Voici le texte de ma chronique publiée ce 2 janvier sur Atlantico : Vidéos à la carte : pourquoi la France risque d’attendre longtemps avant de pouvoir profiter de Netflix

A lire ci dessous et sur le site d’Atlantico

netflix

L’année 2013 s’est finie en apothéose pour Netflix, le distributeur américain de vidéo à la demande par abonnement (SVOD) : ses résultats ont augmenté de près de 300% et il est passé devant HBO en nombre d’abonnés. Les recettes de son succès ne semblent malheureusement pas prêtes de produire leurs effets en France.

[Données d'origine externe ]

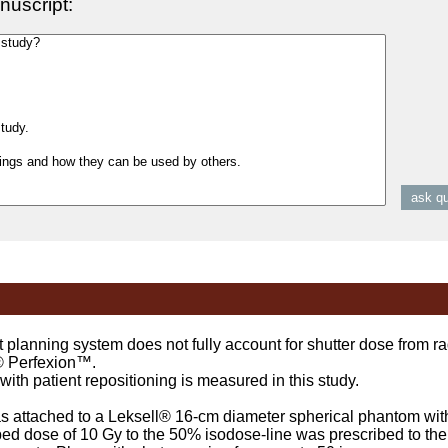
nuscript:
ning system does not fully account for shutter dose from rad
® Perfexion™.
h patient repositioning is measured in this study.
attached to a Leksell® 16-cm diameter spherical phantom with 
bed dose of 10 Gy to the 50% isodose-line was prescribed to the 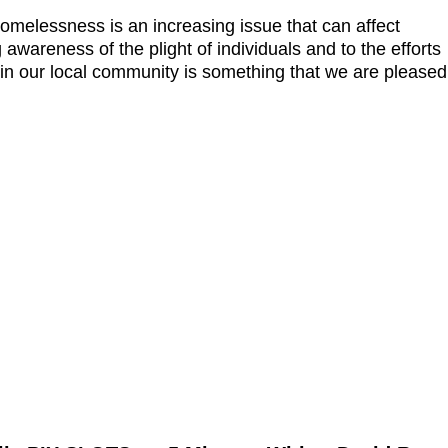
omelessness is an increasing issue that can affect
g awareness of the plight of individuals and to the efforts
ithin our local community is something that we are pleased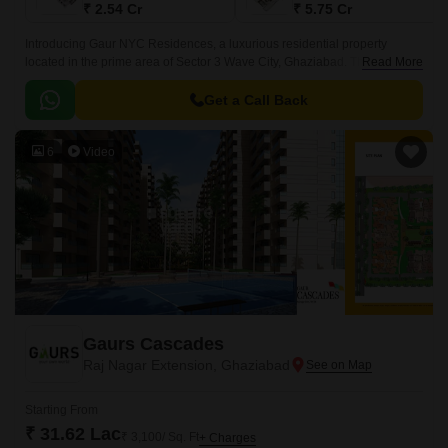
₹ 2.54 Cr
₹ 5.75 Cr
Introducing Gaur NYC Residences, a luxurious residential property
located in the prime area of Sector 3 Wave City, Ghaziabad. The project is
Read More
strategically placed, with connectivity to major roads like NH
24DelhiLucknow (just 2 km away) and GT Road NH 91 (6.
Get a Call Back
6
Video
Gaurs Cascades
Raj Nagar Extension, Ghaziabad
Starting From
₹ 31.62 Lac
₹ 3,100/ Sq. Ft
+ Charges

L’offre de Netflix propose aux consommateurs de payer entre 7 et 12 dollars par mois pour accéder à un catalogue de vidéos, à la carte, sur un ou plusieurs de leurs écrans. Chacun peut consommer son film ou sa série à l’heure qui lui plait et sur l’écran qui l’arrange. C’en est fini des rassemblements familiaux et nationaux devant le poste de télévision et des heures de loisirs contraintes.

Netflix ouvre ainsi de nouveaux modes de consommations culturels à l’âge du numérique. Dans la dynamique des tendances ouvertes par internet, le site propose un usage individualisé et personnalisé, laissant au spectateur une gamme de choix immenses dans le contenu de sa consommation et dans sa forme. Netflix, c’est la télévision qui dépasse le téléviseur : dans sa « vision de long terme », le groupe explique son ambition d’être présent sur tous les écrans, à tous les instants de loisir – et ainsi révolutionner la consommation culturelle. Il arrive en Europe (aux Pays-Bas notamment), mais pas en France.

Dans l’Hexagone, où le cinéma bénéficie d’un traitement particulier, les contraintes au développement d’une offre comme celle de Netflix sont nombreuses. Il faut dire que l’entreprise a des effets profondément « disruptifs » sur l’ensemble de la chaîne de l’industrie cinématographique.

En 2013, Netflix a produit des séries remarquées : House of Cards et Orange is the New Black (dont l’ensemble des épisodes ont été dévoilés en une fois, bouleversant le rythme traditionnel des saisons de télévision). En réalisant lui-même son contenu, Netflix entre dans l’ère d’offres exclusives et ne se contente plus de négocier avec les studios pour diffuser leurs productions. Netflix intègre ainsi l’ensemble de la chaîne de production, depuis le contenu amont jusqu’à l’écran du consommateur (qui variera d’autant plus que Netflix va même se lancer sur le câble).

C’est bien dans le contenu que se situe l’essentiel des enjeux : diffuser à la carte n’a de sens que si les consommateurs peuvent accéder à un contenu de qualité. Or, la loi française impose aux diffuseurs de présenter un quota de films français… lesquels sont financés (en raison d’une autre obligation légale) par les chaînes de télévision traditionnelles qui en détiennent les droits, dont la diffusion est en encadrée par la chronologie des média qui interdit la diffusion rapide de films hors des cinémas.

En clair, sauf à ce qu’il produise lui-même l’intégralité de son contenu (en respectant le quota d’œuvres françaises), Netflix devra négocier avec les opérateurs confortablement installés l’acquisition de leurs propres droits et tenter de les concurrencer en diffusant sur son réseau leurs productions datées… Le problème n’est pas qu’hypothétique et a été souligné dans les décisions de l’Autorité de la concurrence récentes relatives au secteur. Ajoutez à cela que Canal Plus, profitant de sa position protégée par la législation, s’est lancé dans le business de la SVOD et le paysage concurrentiel se révèle clairement obstrué : des règles contraignantes et un acteur dominant…

Netflix se lancera peut être en France : les rumeurs reviennent régulièrement, encore récemment à la suite d’une décision de justice sanctionnant les sites de streaming. Mais le site devra affronter des barrières concurrentielles arbitraires et énormes. En attendant, les consommateurs Français devront se satisfaire de l’élargissement horizontal de la TNT, avec des nouvelles chaînes comme les autres.